The polymerization json request (You can also use AGGS) polymeric object contains the name, type and body. Is a user-defined name (without brackets), the name uniquely identifies the response polymerization NAME / KEY.

Usually the first bond polymerization. It may be terms, stats polymerization or geo-distance, but it is the starting point. in our We have a . in We specify the properties required for the polymerization. Available properties depend on the type of aggregate.

You can choose to provide the sub-polymerized to the polymerization result will be a nested element to another element of the polymerization. In addition, you can enter multiple polymerization (aggregation_name_2) in the query, in order to have more separate top-level aggregation. Although there is no limit on the nesting level, but you can not nest in the metric metrics polymerization, the following reasons. After the value of different types of research can be aggregated, we will learn barrels polymerization and measure the difference between the polymerization.

example

Some polymerization using values ​​obtained from the polymerization document. These values ​​can be obtained from the document specified field (field) can also be obtained from the script with each document generation values. The following example provides the first term of polymerization (terms aggregation) in the name field, the sub-sequence are given on the polymerization rating_avg value. As you can see, we use nested aggregation of indicators bucket polymerization sort the results.

Although we use the index given above, but we encourage you to run this query (as well as the following additional query). You can get a direct result of the work, and then modify it to match your data set.
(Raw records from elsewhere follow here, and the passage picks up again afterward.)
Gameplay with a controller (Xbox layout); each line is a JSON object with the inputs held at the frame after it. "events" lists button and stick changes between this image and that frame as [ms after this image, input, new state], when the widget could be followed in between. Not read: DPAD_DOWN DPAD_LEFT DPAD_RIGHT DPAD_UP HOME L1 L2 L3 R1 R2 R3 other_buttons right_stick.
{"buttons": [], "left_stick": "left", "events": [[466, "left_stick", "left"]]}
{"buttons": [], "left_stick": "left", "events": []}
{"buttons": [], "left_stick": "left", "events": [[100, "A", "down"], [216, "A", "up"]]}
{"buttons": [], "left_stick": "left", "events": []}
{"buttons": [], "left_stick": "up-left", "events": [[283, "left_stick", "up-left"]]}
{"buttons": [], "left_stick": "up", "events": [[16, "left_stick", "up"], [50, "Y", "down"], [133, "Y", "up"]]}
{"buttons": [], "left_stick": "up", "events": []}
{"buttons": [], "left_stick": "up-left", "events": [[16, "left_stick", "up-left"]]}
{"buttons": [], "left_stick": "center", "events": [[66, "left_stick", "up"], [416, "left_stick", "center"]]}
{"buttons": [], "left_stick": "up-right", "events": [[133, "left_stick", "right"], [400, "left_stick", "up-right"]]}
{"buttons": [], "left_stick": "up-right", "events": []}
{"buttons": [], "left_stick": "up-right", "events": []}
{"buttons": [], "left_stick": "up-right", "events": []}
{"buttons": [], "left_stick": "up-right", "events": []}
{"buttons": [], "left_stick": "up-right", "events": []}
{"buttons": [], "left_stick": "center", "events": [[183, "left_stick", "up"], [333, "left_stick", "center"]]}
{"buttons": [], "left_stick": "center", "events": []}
In addition, carefully to see if we include "size": 0, because our focus is the result of polymerization, rather than document the results. Here is set to 0, which means we do not want to get any documents.

    GET sports/_search
    {
      "size": 0, 
      "aggregations": {
        "the_name": {
          "terms": {
            "field": "name",
            "order": {
              "rating_avg": "desc"
            }
          },
          "aggregations": {
            "rating_avg": {
              "avg": {
                "field": "rating"
              }
            }
          }
        }
      }
    }

The results showed as follows:

    {
      "took" : 1,
      "timed_out" : false,
      "_shards" : {
        "total" : 1,
        "successful" : 1,
        "skipped" : 0,
        "failed" : 0
      },
      "hits" : {
        "total" : {
          "value" : 22,
          "relation" : "eq"
        },
        "max_score" : null,
        "hits" : [ ]
      },
      "aggregations" : {
        "the_name" : {
          "doc_count_error_upper_bound" : 0,
          "sum_other_doc_count" : 12,
          "buckets" : [
            {
              "key" : "Brady",
              "doc_count" : 1,
              "rating_avg" : {
                "value" : 10.0
              }
            },
            {
              "key" : "Lewis",
              "doc_count" : 1,
              "rating_avg" : {
                "value" : 10.0
              }
            },
            {
              "key" : "Wayne",
              "doc_count" : 1,
              "rating_avg" : {
                "value" : 10.0
              }
            },
            {
              "key" : "James",
              "doc_count" : 1,
              "rating_avg" : {
                "value" : 9.0
              }
            },
            {
              "key" : "Bingo",
              "doc_count" : 1,
              "rating_avg" : {
                "value" : 8.5
              }
            },
            {
              "key" : "Bank",
              "doc_count" : 1,
              "rating_avg" : {
                "value" : 5.0
              }
            },
            {
              "key" : "Michael",
              "doc_count" : 1,
              "rating_avg" : {
                "value" : 4.5
              }
            },
            {
              "key" : "Will",
              "doc_count" : 1,
              "rating_avg" : {
                "value" : 4.0
              }
            },
            {
              "key" : "Barry",
              "doc_count" : 1,
              "rating_avg" : {
                "value" : 3.5
              }
            },
            {
              "key" : "Bob",
              "doc_count" : 1,
              "rating_avg" : {
                "value" : 3.5
              }
            }
          ]
        }
      }
    }

The above results show: We got polymerization categorized according to each person, and their order is in accordance with rating_avg average scores obtained by polymerizing sort of.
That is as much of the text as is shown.